At least not in a way that people would want to use them. Many times, it isn’t a design issue, it’s a human issue. If I can talk technical support into downgrading your authentication into something that is more hackable or into sending me a completely new security key, it isn’t a fault of the security device at all. But that’s the problem with security solutions, they may be designed in a theoretical bubble, but in practice they run in a completely system…and that entire system is attackable.
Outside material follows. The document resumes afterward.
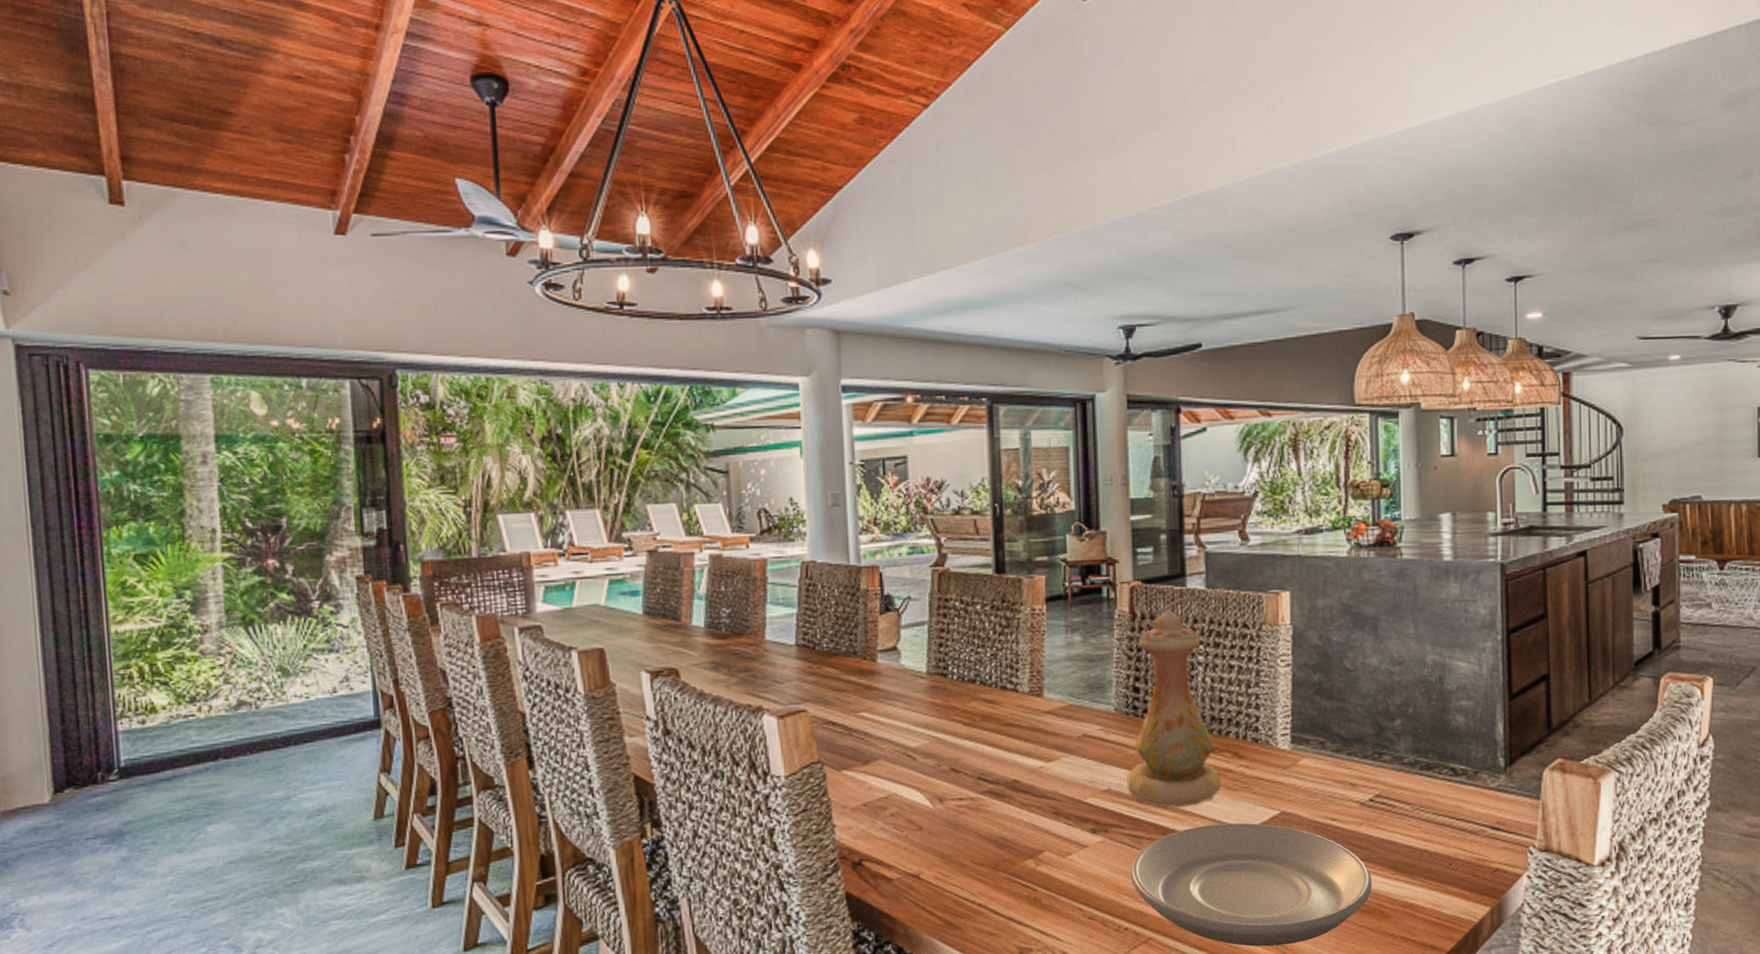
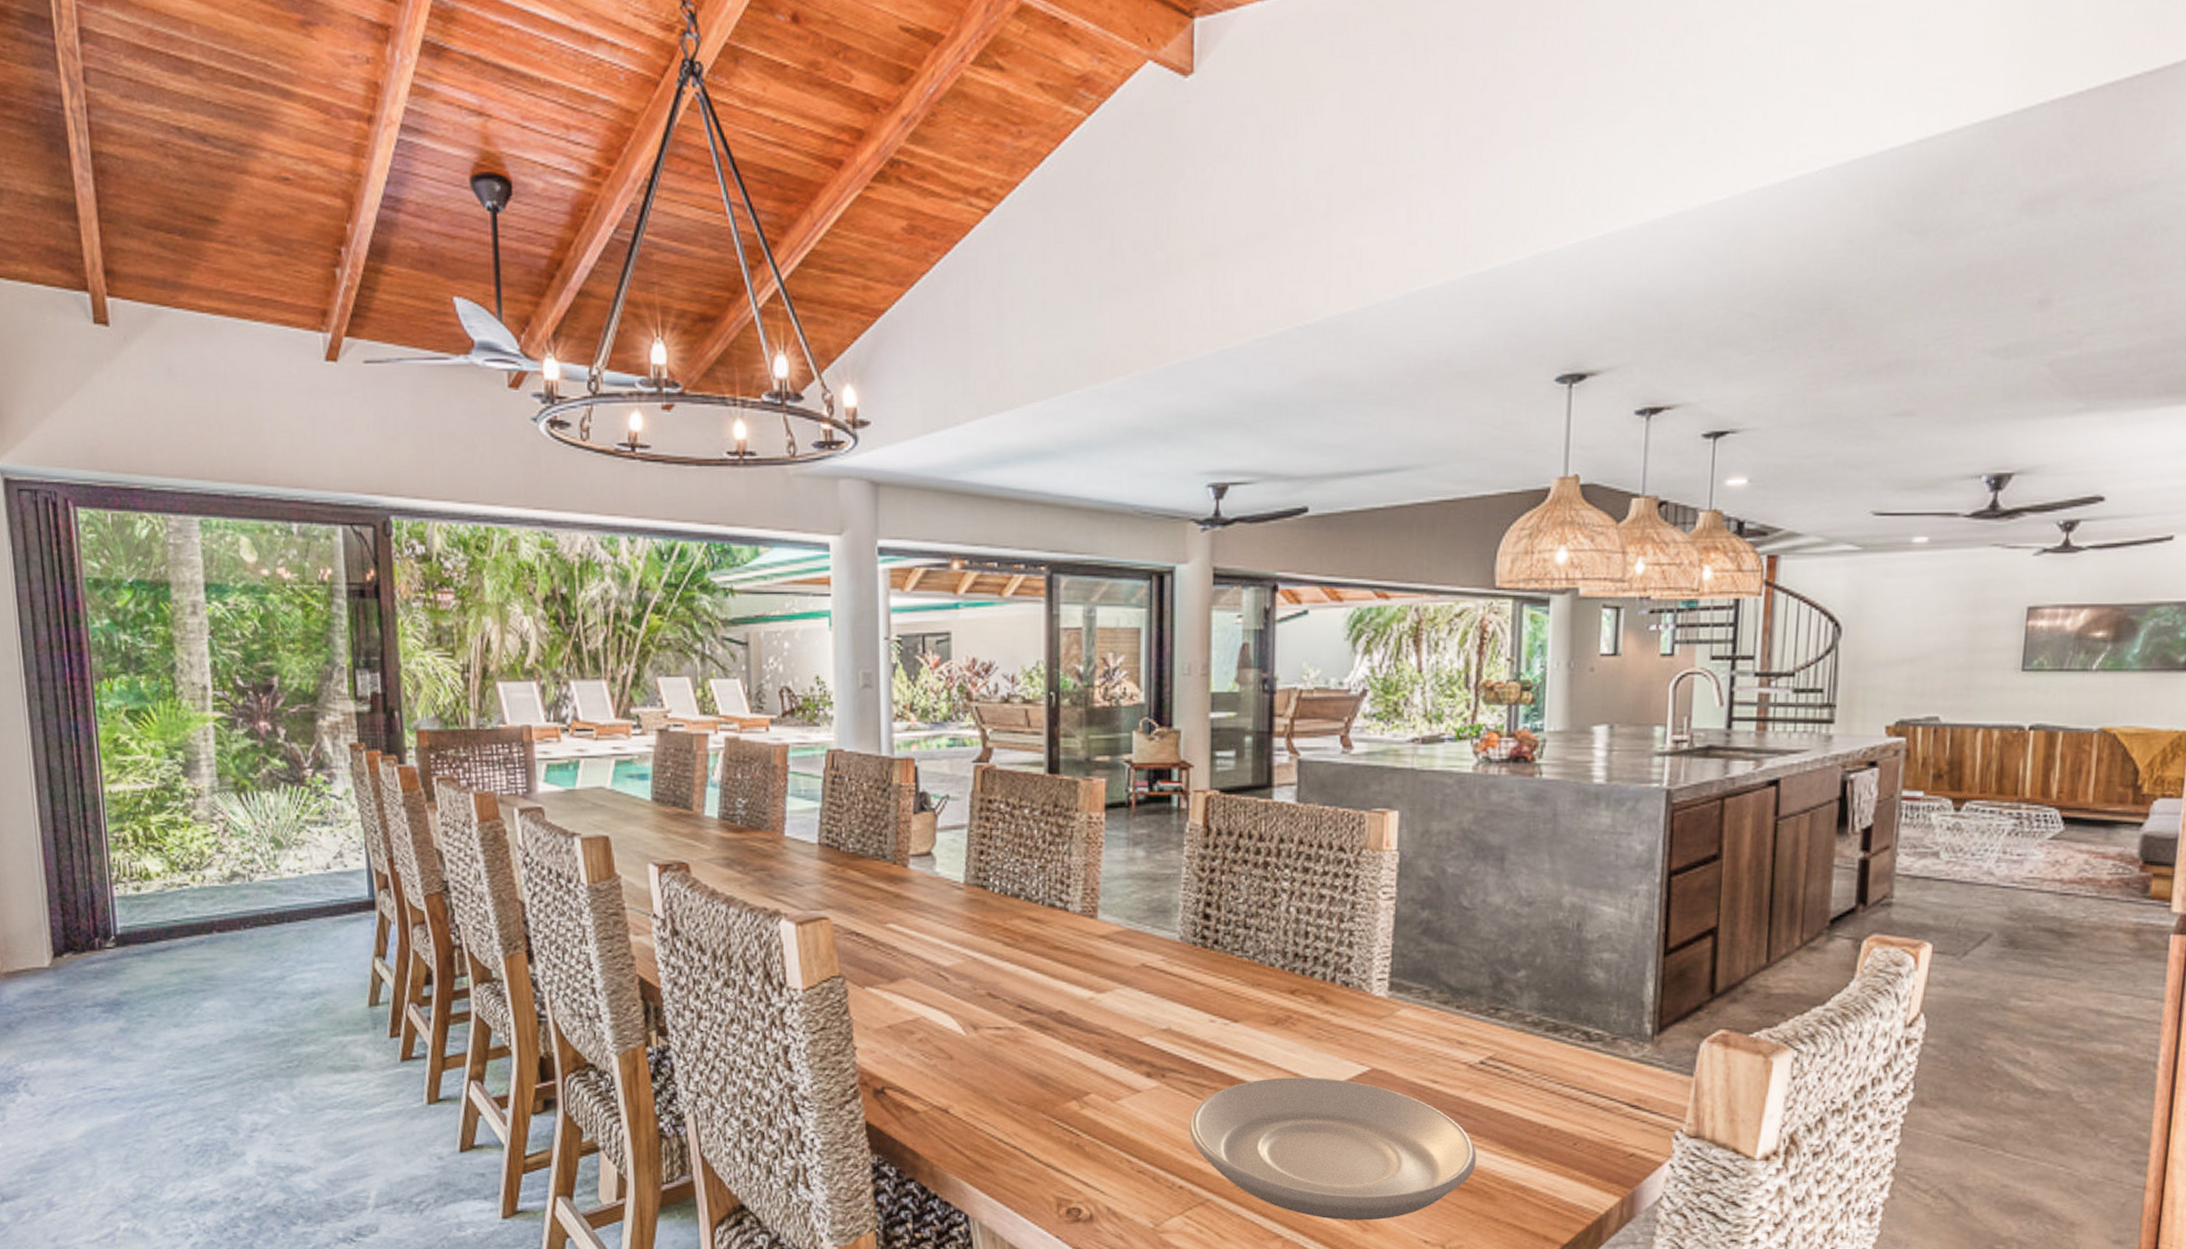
vase: present [1126,609,1222,808] -> none [1189,825,1302,1055]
But I don’t want to just wimp out and say that Google Security Keys are only theoretically hackable. The technology and design they rely on has been recently hacked. I don’t want to steal all the thunder of these great, creative hackers, so go read the details here: https://pwnaccelerator.github.io/2018/webusb-yubico-disclosure.html. But in a nutshell, the authors of this hack found a specific design flaw with the U2F design when using something called WebUSB. They reported it and made a presentation around it. Then when asked for more details by Google, it appears that “suddenly” Yubico reported the bug to Google, got paid the $5000 bug bounty, instead of the creators, and Google closed the hole.
I want to applaud Google, Security Keys, FIDO’s U2F, and everyone’s push to replace 1FA with MFA solutions. Please do it. Kudos! But don’t think because Google reports that none of their users got hacked that it means they can’t be hacked (or really, weren’t hacked…hard to prove). And there is no doubt that if Security Keys or any other MFA solution became ubiquitous, they would be hacked over and over. Why, because that’s what has happened to every other security solution in existence. Still, it’s orders of magnitude better than what we’re facing with 1FA and password solutions. Just don’t oversell it as unhackable. Even Google is not saying that.